Friday, March 7, 2014

Like Fathers, Like Sons

Alchemist(s) -Hans Weiditz , (c. 1520).
Right at the turn of the seventeenth century, Antonio Neri began working for Medici Prince Don Antonio, and soon was making glass. The prince had inherited a palace laboratory from his father, called the Casino di San Marco, which he made into his permanent residence. When the prince moved in, the facility had been sitting dormant for more than a decade. Soon the furnaces and apparatus were again active, and investigators pursued the secrets of nature. His father and mother (the grand duke and duchess) had spent a great deal of time in the Casino when Don Antonio was a boy. Both Francesco I de’ Medici and Bianca Cappello took a keen interest in chemistry and we can imagine the family passion made a deep impression on their son. By 1587, an eleven-year-old Don Antonio could look forward to a time when he would direct his own experiments and rub shoulders with the kings and queens of Europe, as the next grand duke, ruler of Tuscany. 

In the autumn of 1587, young Don Antonio’s star dimmed when he lost both parents in the space of two days. Francesco and Bianca both became ill during a visit by the grand duke’s younger brother Cardinal Ferdinando. Reportedly, there was no love lost between the Cardinal and his brother and sister-in-law. Perhaps for that reason alone, details of the couple’s deaths have been a popular subject of speculation ever since. Rumors circulated that Ferdinando assassinated the two with poison and the episode has been the subject of paintings, novels, ballads and stage productions. The recent work of forensics investigators has now put to rest the false diagnosis of foul play. Pernicious malaria pathogens lurk in Francesco’s remains and accounts by physicians on the scene described identical symptoms for husband and wife. These symptoms are consistent with malaria, traced to an outing they took in the damp forest. The thirty-eight year-old Cardinal Ferdinando relocated to Florence from Rome. He took charge and assumed power as the new grand duke of Tuscany. He challenged the legitimacy of young Don Antonio’s parentage, resulting in the renunciation of the child’s title.

Today, the lineage of Don Antonio de’ Medici is not contested by many, although at the time the rumors worked to Ferdinando’s advantage. In matters of state, Ferdinando went on to become a strong, skilled leader, stabilizing the economy and mending many of the diplomatic rifts created by his older brother Francesco. Ferdinando reigned for most of Antonio Neri’s career, from 1587 until 1609. Later, in recalling the positive reception to his chalcedony glass, Neri evokes Ferdinando’s “blessed memory.”  
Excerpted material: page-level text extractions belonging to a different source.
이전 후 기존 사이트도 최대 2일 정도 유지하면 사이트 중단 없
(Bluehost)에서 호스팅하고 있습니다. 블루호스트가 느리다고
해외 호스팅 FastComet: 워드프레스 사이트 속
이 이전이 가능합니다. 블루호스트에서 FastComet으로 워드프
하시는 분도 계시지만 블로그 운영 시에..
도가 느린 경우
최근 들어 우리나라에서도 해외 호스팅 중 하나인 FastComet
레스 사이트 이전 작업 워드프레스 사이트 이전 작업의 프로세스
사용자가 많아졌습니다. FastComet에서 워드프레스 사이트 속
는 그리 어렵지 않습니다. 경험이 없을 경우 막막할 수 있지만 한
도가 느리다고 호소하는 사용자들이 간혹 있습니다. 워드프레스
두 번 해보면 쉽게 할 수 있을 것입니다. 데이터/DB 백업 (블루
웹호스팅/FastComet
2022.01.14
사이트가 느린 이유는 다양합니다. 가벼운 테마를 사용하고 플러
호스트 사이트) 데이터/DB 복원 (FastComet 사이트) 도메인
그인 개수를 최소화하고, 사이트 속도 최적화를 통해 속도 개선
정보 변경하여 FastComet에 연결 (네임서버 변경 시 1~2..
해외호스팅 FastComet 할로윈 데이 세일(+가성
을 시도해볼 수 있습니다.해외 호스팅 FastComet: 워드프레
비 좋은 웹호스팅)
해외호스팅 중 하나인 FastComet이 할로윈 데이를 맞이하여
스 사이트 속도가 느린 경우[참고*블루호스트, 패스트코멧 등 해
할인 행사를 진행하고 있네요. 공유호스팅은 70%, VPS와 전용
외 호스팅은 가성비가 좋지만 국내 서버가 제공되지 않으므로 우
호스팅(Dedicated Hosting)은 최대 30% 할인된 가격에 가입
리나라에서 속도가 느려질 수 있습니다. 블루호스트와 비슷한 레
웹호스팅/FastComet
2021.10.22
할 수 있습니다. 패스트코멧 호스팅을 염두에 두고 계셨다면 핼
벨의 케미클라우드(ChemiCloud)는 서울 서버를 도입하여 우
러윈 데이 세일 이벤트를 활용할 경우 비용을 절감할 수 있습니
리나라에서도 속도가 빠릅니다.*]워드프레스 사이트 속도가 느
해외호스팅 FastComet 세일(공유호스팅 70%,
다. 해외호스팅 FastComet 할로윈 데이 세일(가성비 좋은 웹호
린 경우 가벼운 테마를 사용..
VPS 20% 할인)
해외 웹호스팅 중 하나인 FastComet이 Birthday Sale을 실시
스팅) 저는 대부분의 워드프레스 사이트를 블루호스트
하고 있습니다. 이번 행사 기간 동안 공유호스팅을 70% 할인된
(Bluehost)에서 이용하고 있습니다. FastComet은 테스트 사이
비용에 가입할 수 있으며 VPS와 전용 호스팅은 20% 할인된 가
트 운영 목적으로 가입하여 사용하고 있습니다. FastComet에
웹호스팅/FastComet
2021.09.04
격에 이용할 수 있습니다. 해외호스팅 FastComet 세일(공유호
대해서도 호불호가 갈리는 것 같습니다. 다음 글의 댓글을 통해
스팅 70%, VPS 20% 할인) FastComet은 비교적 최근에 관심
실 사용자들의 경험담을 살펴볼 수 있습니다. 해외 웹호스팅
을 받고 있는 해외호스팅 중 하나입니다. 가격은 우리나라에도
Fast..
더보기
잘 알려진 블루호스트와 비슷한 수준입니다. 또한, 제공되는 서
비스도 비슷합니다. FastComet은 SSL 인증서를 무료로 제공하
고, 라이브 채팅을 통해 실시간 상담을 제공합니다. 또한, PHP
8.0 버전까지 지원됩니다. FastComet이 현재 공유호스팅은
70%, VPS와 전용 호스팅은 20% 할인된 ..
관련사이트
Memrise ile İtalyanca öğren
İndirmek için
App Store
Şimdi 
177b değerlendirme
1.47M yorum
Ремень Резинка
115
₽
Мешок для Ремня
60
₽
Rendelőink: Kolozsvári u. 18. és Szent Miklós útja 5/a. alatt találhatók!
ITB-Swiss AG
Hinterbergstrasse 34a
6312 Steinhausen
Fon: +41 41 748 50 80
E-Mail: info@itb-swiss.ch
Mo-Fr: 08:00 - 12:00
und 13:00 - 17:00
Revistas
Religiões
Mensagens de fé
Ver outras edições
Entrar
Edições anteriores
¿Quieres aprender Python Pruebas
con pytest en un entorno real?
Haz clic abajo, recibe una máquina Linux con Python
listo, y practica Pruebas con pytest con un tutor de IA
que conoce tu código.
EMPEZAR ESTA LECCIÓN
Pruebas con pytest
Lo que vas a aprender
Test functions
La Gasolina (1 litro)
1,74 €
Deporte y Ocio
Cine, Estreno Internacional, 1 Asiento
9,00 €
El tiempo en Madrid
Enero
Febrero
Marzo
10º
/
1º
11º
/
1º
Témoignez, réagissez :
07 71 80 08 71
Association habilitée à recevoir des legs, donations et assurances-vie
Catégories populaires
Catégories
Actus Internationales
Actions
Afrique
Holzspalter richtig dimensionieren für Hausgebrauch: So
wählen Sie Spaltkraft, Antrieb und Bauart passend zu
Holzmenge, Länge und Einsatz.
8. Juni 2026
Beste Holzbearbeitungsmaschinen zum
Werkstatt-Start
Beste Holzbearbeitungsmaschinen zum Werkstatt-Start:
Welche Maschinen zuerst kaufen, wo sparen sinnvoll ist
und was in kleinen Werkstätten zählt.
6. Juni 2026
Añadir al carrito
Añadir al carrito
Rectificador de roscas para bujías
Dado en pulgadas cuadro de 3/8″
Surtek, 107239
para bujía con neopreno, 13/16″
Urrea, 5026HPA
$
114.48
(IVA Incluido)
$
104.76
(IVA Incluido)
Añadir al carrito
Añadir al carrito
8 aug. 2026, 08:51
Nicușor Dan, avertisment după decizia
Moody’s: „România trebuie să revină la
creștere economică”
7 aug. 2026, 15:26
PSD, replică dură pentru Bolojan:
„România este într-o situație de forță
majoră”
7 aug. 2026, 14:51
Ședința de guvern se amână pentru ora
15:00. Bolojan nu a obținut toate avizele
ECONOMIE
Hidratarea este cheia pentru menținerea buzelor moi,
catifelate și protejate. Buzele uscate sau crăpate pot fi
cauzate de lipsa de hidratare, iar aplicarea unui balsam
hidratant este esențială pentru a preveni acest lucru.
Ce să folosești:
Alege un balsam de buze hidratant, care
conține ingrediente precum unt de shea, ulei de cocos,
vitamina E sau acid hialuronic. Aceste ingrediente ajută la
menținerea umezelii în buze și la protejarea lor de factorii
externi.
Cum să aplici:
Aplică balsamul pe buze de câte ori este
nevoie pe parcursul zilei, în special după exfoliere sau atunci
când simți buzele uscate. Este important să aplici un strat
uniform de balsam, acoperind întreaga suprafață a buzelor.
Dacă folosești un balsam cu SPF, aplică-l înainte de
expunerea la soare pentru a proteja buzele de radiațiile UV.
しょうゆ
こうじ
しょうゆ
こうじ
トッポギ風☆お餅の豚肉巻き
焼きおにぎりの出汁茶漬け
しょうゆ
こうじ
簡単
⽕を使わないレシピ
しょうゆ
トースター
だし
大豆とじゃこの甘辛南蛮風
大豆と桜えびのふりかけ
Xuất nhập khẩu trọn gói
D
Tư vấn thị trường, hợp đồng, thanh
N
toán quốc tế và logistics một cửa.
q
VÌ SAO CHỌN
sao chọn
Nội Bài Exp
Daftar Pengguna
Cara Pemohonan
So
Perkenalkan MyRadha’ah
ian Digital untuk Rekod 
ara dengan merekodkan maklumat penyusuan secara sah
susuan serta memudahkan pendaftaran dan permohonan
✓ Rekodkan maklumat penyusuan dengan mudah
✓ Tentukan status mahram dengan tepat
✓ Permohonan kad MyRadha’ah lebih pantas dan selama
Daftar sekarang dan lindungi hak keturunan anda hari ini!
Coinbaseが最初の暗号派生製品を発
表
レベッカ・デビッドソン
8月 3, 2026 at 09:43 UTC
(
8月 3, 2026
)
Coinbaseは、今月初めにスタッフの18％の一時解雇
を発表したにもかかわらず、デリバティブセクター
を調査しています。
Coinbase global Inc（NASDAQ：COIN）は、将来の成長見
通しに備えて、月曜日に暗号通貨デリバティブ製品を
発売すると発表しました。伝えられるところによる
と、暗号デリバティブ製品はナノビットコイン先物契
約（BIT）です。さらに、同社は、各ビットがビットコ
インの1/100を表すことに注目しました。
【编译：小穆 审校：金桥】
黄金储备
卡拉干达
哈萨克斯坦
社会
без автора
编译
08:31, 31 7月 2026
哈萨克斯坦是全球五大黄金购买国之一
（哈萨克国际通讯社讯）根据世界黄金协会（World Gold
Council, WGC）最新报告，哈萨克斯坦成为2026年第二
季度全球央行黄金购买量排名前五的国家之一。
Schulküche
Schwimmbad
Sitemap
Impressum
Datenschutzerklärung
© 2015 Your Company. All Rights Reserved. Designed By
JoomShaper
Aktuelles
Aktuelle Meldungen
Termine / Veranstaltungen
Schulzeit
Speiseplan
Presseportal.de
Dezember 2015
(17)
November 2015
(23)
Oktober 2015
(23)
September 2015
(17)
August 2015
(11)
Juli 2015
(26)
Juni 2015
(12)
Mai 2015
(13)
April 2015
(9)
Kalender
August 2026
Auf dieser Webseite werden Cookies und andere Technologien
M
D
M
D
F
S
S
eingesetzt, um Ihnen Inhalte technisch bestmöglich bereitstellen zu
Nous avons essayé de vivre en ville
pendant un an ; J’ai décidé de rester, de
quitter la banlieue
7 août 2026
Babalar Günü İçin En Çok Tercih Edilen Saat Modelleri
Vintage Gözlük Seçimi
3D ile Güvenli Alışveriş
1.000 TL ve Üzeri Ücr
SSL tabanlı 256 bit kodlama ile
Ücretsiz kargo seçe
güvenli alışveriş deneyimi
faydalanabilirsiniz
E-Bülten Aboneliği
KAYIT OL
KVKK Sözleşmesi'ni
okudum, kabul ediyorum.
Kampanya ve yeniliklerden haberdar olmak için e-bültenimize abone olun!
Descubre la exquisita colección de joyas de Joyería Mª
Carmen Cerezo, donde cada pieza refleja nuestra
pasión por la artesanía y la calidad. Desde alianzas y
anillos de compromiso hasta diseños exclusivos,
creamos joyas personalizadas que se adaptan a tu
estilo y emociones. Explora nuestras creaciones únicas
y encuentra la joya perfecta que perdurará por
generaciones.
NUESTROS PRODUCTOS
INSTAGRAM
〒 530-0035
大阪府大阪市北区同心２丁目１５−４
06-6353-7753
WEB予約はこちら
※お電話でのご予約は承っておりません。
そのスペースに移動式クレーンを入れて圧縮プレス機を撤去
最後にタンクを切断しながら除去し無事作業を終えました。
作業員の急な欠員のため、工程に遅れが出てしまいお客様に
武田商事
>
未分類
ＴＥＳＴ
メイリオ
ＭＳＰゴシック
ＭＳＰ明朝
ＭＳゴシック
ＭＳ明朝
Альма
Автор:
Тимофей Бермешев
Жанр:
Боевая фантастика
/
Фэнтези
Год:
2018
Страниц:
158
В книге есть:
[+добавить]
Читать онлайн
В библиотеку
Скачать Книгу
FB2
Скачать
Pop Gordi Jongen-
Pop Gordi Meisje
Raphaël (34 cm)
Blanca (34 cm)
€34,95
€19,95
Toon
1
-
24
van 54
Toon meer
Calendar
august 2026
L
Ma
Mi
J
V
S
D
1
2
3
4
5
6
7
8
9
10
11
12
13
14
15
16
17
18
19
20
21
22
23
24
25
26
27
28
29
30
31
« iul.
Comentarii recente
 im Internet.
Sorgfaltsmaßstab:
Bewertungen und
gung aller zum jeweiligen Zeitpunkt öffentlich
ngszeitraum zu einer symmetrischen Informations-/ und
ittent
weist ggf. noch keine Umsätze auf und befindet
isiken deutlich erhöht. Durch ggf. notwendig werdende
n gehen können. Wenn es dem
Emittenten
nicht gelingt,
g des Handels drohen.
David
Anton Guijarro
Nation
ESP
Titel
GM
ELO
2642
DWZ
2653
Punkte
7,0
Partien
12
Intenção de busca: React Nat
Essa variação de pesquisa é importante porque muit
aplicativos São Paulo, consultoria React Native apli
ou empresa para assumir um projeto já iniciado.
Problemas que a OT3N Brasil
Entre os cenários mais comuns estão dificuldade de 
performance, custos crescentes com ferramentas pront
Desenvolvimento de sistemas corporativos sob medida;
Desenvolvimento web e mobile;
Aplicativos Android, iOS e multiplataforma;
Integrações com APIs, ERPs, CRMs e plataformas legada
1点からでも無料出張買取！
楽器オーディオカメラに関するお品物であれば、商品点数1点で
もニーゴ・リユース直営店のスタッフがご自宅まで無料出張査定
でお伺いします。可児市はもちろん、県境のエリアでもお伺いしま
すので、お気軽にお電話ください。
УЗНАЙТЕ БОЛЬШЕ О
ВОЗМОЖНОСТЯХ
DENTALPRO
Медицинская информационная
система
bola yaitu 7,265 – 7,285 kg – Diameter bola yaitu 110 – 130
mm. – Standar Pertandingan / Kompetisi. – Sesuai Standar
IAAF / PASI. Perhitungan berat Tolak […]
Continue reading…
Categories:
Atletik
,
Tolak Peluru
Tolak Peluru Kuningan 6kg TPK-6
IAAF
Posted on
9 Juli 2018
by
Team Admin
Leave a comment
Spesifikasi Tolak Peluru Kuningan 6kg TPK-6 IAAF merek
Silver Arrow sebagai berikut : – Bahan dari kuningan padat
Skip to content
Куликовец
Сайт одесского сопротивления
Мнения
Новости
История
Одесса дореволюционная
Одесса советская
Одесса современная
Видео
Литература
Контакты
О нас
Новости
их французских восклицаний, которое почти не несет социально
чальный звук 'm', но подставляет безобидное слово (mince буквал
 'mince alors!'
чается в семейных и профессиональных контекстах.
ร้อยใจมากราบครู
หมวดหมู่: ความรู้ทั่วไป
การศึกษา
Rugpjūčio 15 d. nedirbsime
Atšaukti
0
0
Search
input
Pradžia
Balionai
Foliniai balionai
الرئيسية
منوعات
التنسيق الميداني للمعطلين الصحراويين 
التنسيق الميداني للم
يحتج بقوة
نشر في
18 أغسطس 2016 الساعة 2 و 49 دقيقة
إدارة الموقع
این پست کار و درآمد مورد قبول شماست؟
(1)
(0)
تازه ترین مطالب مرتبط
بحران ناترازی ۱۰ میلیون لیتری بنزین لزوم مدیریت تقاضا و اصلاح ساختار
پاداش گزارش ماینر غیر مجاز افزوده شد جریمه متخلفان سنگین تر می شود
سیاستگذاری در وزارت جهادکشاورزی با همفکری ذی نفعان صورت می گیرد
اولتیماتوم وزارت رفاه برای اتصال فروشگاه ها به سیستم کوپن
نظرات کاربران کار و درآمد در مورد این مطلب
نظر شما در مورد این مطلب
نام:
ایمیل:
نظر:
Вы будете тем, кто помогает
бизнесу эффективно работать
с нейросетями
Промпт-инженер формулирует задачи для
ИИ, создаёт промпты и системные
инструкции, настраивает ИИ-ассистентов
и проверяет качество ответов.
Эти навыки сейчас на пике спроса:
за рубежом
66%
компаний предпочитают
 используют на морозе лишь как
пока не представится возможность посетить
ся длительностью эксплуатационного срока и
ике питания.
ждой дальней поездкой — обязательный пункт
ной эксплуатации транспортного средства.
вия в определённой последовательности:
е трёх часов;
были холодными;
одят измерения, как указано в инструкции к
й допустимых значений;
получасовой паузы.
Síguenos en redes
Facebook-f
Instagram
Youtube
As a teenager, Don Antonio was inducted into the Knights of Malta and served mainly as a diplomatic envoy in the Ottoman wars in Hungary. Upon his return, he took up the renovation of the Casino. He outfitted his new residence with living quarters, a musical conservatory and a theatrical stage. To the workshops, he added a printing press. The old glass furnace remained, as did the chemical and medicinal laboratories and the extensive alchemical library. Finally, the prince began to assemble a team of trusted experimenters, among them a recently ordained Catholic priest who had been trained within the Church for a career in alchemy. That priest was Antonio Neri, himself the son of a man with strong interests in chemistry. Neri Neri was the acclaimed doctor that Grand Duke Ferdinando appointed as physician to the entire royal family.